[START EXERCISE DATA]

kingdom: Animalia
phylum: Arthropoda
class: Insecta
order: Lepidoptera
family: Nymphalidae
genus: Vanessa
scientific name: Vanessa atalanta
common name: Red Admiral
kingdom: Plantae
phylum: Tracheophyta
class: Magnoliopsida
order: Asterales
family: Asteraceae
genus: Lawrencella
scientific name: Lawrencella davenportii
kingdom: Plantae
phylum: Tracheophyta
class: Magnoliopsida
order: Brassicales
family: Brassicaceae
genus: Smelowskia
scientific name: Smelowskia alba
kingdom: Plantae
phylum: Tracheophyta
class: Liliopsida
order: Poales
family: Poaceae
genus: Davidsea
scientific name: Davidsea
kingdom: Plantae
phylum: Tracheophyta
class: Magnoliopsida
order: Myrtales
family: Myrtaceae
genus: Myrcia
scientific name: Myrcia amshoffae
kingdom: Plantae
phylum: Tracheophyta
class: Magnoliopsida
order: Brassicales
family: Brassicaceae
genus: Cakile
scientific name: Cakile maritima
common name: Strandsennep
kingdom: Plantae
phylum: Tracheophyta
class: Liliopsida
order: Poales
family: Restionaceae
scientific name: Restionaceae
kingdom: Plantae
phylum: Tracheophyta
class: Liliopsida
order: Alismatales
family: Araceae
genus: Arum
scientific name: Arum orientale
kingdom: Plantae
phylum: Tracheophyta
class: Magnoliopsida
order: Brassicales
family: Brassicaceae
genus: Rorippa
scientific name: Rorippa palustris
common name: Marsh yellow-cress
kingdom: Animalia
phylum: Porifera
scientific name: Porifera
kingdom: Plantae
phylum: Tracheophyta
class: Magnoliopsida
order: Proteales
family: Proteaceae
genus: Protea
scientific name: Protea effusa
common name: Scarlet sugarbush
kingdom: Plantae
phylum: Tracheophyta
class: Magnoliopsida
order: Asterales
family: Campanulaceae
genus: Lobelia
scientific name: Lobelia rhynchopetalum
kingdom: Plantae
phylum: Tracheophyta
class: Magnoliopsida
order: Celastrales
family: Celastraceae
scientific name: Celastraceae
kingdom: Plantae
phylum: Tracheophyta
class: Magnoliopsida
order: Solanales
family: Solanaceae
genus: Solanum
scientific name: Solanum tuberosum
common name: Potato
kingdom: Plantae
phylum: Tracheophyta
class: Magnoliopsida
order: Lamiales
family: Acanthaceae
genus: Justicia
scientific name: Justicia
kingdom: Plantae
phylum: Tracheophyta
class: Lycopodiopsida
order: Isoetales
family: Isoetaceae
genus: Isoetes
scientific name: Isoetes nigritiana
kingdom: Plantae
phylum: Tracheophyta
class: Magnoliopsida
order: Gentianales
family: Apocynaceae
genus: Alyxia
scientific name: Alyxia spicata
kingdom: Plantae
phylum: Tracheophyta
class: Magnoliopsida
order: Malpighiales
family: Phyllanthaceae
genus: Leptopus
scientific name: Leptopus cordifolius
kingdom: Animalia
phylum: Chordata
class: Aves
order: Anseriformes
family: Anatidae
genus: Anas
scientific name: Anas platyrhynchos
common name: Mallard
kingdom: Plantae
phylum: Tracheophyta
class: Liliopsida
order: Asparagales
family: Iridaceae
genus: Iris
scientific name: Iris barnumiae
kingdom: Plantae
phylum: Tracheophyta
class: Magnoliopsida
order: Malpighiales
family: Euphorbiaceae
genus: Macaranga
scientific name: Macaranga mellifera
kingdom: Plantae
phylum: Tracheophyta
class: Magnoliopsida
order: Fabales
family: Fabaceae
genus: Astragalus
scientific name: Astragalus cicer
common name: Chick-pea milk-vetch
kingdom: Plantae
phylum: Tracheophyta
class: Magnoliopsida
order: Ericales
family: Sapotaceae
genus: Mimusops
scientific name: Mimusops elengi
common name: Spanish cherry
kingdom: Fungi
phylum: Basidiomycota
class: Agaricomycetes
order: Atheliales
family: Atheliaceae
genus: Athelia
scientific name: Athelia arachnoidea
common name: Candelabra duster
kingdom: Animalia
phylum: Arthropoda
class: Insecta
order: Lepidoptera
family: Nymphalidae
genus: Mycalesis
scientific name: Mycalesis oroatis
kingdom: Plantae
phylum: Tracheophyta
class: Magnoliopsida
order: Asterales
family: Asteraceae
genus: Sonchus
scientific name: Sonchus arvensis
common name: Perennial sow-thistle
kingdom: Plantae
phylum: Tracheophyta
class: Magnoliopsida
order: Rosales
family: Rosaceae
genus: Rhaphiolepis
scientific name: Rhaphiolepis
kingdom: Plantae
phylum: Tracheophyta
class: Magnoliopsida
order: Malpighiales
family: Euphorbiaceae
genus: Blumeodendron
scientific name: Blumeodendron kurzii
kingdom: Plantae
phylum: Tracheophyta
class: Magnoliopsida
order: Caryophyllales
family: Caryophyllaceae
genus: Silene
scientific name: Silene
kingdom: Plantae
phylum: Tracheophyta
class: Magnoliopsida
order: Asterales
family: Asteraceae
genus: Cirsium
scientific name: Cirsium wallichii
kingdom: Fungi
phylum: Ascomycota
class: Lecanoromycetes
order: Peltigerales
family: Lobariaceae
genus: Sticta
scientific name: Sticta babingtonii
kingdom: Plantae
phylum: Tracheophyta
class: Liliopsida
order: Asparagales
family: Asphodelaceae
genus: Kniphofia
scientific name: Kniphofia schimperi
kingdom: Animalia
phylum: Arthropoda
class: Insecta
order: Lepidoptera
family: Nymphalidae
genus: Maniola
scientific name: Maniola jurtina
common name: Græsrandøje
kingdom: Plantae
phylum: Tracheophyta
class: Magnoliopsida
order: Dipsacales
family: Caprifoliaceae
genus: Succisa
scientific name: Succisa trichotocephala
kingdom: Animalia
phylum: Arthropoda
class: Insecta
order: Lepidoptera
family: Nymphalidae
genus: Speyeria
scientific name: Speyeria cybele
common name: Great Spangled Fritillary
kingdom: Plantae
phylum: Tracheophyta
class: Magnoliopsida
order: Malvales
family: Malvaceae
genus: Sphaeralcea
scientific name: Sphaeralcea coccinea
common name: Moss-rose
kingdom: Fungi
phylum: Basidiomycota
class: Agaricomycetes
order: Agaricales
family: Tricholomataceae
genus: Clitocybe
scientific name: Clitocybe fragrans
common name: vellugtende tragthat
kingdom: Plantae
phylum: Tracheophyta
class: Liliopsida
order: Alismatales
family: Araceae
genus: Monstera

[END EXERCISE DATA]

REQUIREMENTS:
Starting at the line that contains "scientific name: Leptopus cordifolius" and ending after the line that contains "scientific name: Astragalus cicer", write out those lines again, replacing "phylum" with "division" wherever it occurs and leaving everything else unchanged.

ANSWER BELOW:
scientific name: Leptopus cordifolius
kingdom: Animalia
division: Chordata
class: Aves
order: Anseriformes
family: Anatidae
genus: Anas
scientific name: Anas platyrhynchos
common name: Mallard
kingdom: Plantae
division: Tracheophyta
class: Liliopsida
order: Asparagales
family: Iridaceae
genus: Iris
scientific name: Iris barnumiae
kingdom: Plantae
division: Tracheophyta
class: Magnoliopsida
order: Malpighiales
family: Euphorbiaceae
genus: Macaranga
scientific name: Macaranga mellifera
kingdom: Plantae
division: Tracheophyta
class: Magnoliopsida
order: Fabales
family: Fabaceae
genus: Astragalus
scientific name: Astragalus cicer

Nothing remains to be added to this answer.